__Assignment__
Rewrite the lines of the listing from the line with "Sprachsteuerung, schalte per" through the line with "phải tạo giá trị mới", both included, as a numbered list. Leave out blank lines and the pictures.

__Material shown__
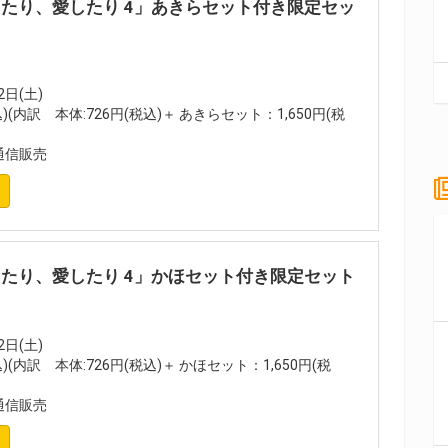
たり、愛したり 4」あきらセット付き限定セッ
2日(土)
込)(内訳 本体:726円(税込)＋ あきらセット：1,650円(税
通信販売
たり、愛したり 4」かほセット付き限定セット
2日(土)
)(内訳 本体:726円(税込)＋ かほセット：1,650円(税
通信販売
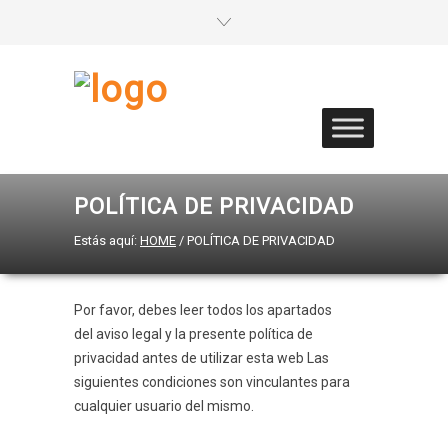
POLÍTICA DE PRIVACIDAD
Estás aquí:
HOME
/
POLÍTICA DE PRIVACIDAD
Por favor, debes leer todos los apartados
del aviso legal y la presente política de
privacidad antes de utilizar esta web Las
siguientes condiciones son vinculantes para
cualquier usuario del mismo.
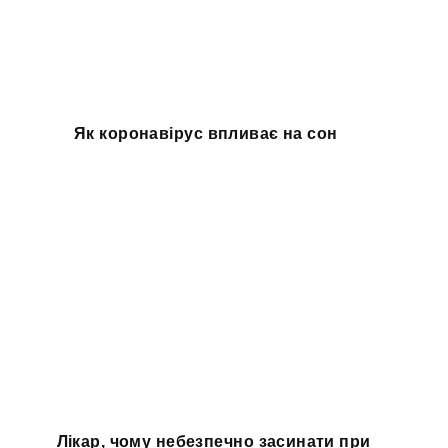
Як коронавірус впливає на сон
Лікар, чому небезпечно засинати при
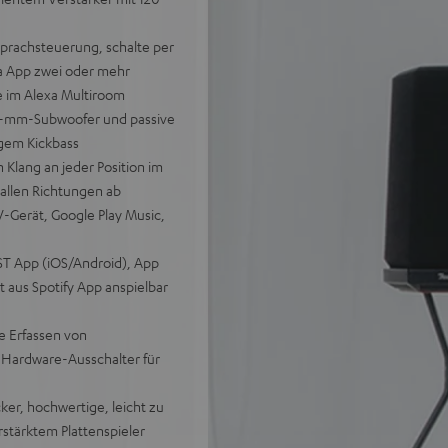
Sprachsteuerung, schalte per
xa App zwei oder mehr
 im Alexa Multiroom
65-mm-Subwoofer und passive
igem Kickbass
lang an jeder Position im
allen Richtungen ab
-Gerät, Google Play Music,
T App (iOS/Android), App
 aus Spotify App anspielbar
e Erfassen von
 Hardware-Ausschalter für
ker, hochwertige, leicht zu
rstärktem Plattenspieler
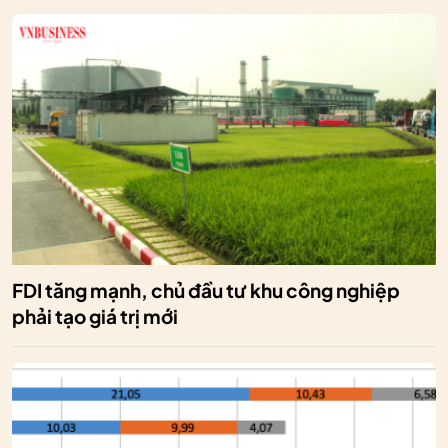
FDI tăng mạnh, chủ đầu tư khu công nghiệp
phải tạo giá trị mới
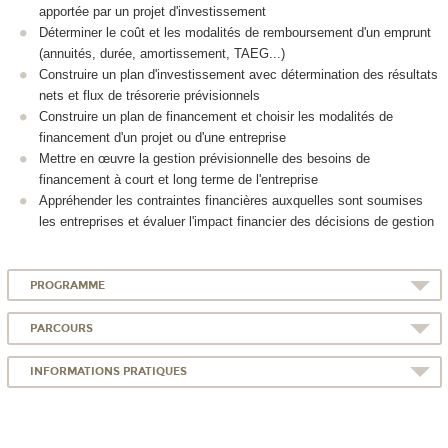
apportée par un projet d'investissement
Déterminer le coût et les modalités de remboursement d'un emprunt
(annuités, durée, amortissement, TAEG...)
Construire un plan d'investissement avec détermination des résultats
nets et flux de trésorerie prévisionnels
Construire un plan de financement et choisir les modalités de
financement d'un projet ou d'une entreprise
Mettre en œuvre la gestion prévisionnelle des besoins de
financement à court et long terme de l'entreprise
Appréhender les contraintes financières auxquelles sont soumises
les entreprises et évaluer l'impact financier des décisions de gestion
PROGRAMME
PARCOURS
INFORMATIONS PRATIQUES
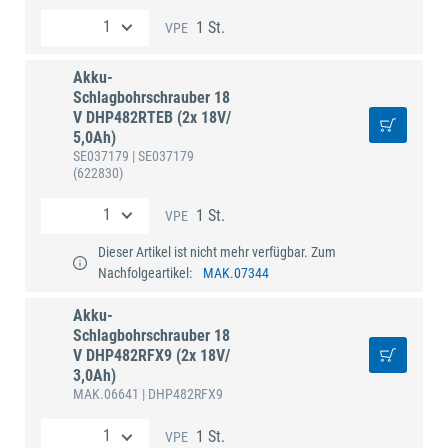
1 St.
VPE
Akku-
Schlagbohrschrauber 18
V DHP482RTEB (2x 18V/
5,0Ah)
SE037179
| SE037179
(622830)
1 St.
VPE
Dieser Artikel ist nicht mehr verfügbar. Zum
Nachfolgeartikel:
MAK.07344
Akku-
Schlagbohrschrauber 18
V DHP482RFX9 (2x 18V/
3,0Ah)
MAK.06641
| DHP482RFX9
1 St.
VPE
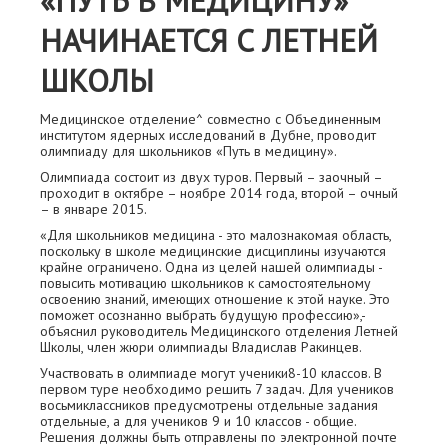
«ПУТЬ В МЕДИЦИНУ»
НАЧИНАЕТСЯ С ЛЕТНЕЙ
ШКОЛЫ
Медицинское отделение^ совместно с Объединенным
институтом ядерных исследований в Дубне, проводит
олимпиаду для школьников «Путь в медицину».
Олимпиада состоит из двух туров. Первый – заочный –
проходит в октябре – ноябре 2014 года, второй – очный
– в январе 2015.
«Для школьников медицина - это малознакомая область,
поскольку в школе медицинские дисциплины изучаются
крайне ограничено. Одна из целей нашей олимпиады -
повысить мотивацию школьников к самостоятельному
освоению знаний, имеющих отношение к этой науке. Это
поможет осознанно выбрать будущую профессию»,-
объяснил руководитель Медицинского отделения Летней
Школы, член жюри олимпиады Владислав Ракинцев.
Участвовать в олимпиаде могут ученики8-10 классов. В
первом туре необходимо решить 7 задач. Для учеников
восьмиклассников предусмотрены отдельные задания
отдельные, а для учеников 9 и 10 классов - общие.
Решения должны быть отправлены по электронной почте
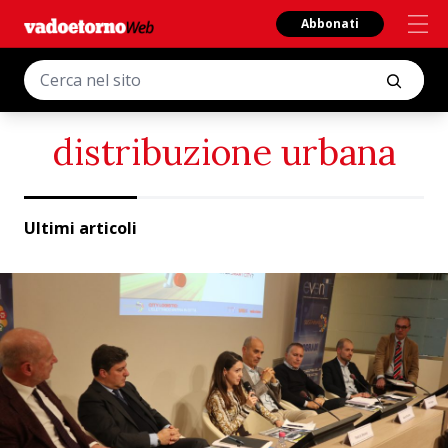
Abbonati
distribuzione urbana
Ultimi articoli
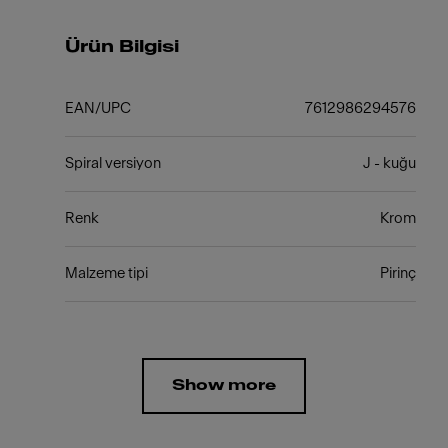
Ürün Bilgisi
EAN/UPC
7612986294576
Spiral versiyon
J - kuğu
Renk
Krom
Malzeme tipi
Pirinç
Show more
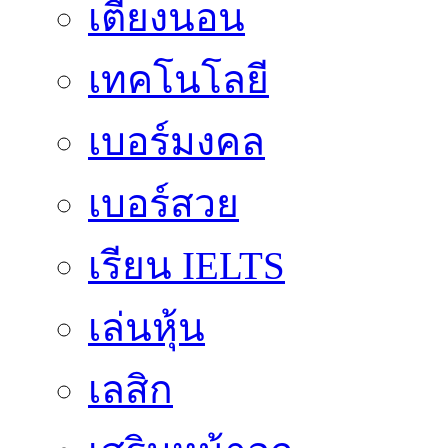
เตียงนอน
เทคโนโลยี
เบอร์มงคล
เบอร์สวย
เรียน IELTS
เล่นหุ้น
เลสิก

__Solution to this exercise__
1. Sprachsteuerung, schalte per
2. xa App zwei oder mehr
3.  im Alexa Multiroom
4. 65-mm-Subwoofer und passive
5. igem Kickbass
6. lang an jeder Position im
7. allen Richtungen ab
8. -Gerät, Google Play Music,
9. T App (iOS/Android), App
10.  aus Spotify App anspielbar
11. e Erfassen von
12.  Hardware-Ausschalter für
13. ker, hochwertige, leicht zu
14. rstärktem Plattenspieler
15. FDI tăng mạnh, chủ đầu tư khu công nghiệp
16. phải tạo giá trị mới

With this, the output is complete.